The problem: Hand back all records exactly, pictures omitted.

Collected data entries
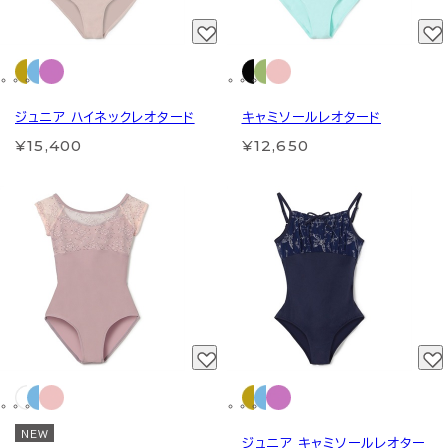
ジュニア ハイネックレオタード
キャミソールレオタード
¥15,400
¥12,650
NEW
ジュニア キャミソールレオター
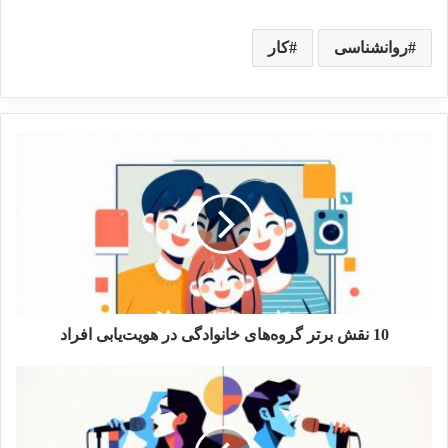
روانشناسی
کار
10 نقش برتر گروه‌های خانوادگی در هویت‌یابی افراد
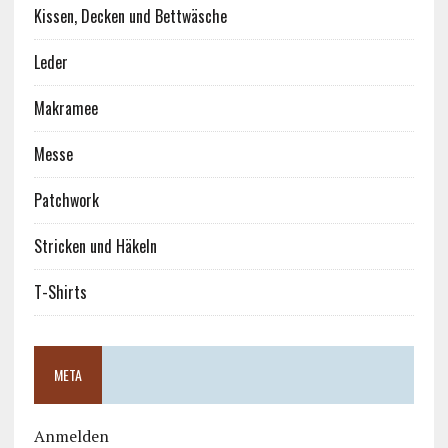
Kissen, Decken und Bettwäsche
Leder
Makramee
Messe
Patchwork
Stricken und Häkeln
T-Shirts
META
Anmelden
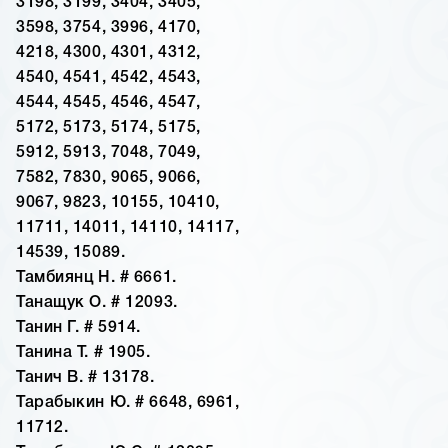
3198, 3199, 3404, 3405,
3598, 3754, 3996, 4170,
4218, 4300, 4301, 4312,
4540, 4541, 4542, 4543,
4544, 4545, 4546, 4547,
5172, 5173, 5174, 5175,
5912, 5913, 7048, 7049,
7582, 7830, 9065, 9066,
9067, 9823, 10155, 10410,
11711, 14011, 14110, 14117,
14539, 15089.
Тамбиянц Н. # 6661.
Танащук О. # 12093.
Танин Г. # 5914.
Танина Т. # 1905.
Танич В. # 13178.
Тарабыкин Ю. # 6648, 6961,
11712.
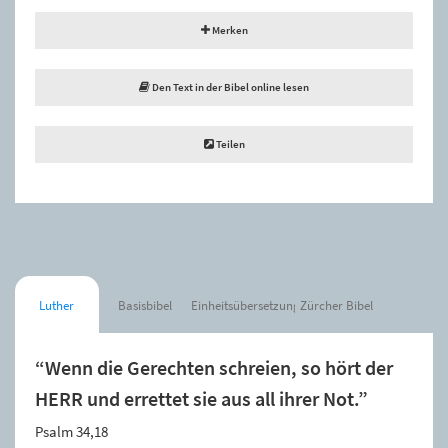
Merken
Den Text in der Bibel online lesen
Teilen
Luther
Basisbibel
Einheitsübersetzung
Zürcher Bibel
“Wenn die Gerechten schreien, so hört der
HERR und errettet sie aus all ihrer Not.”
Psalm 34,18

Output below:
ジュニア ハイネックレオタード
キャミソールレオタード
¥15,400
¥12,650
NEW
ジュニア キャミソールレオター
روانشناسی
کار
10 نقش برتر گروه‌های خانوادگی در هویت‌یابی افراد
Kissen, Decken und Bettwäsche
Leder
Makramee
Messe
Patchwork
Stricken und Häkeln
T-Shirts
META
Anmelden
3198, 3199, 3404, 3405,
3598, 3754, 3996, 4170,
4218, 4300, 4301, 4312,
4540, 4541, 4542, 4543,
4544, 4545, 4546, 4547,
5172, 5173, 5174, 5175,
5912, 5913, 7048, 7049,
7582, 7830, 9065, 9066,
9067, 9823, 10155, 10410,
11711, 14011, 14110, 14117,
14539, 15089.
Тамбиянц Н. # 6661.
Танащук О. # 12093.
Танин Г. # 5914.
Танина Т. # 1905.
Танич В. # 13178.
Тарабыкин Ю. # 6648, 6961,
11712.
Merken
Den Text in der Bibel online lesen
Teilen
Luther
Basisbibel
Einheitsübersetzung
Zürcher Bibel
“Wenn die Gerechten schreien, so hört der
HERR und errettet sie aus all ihrer Not.”
Psalm 34,18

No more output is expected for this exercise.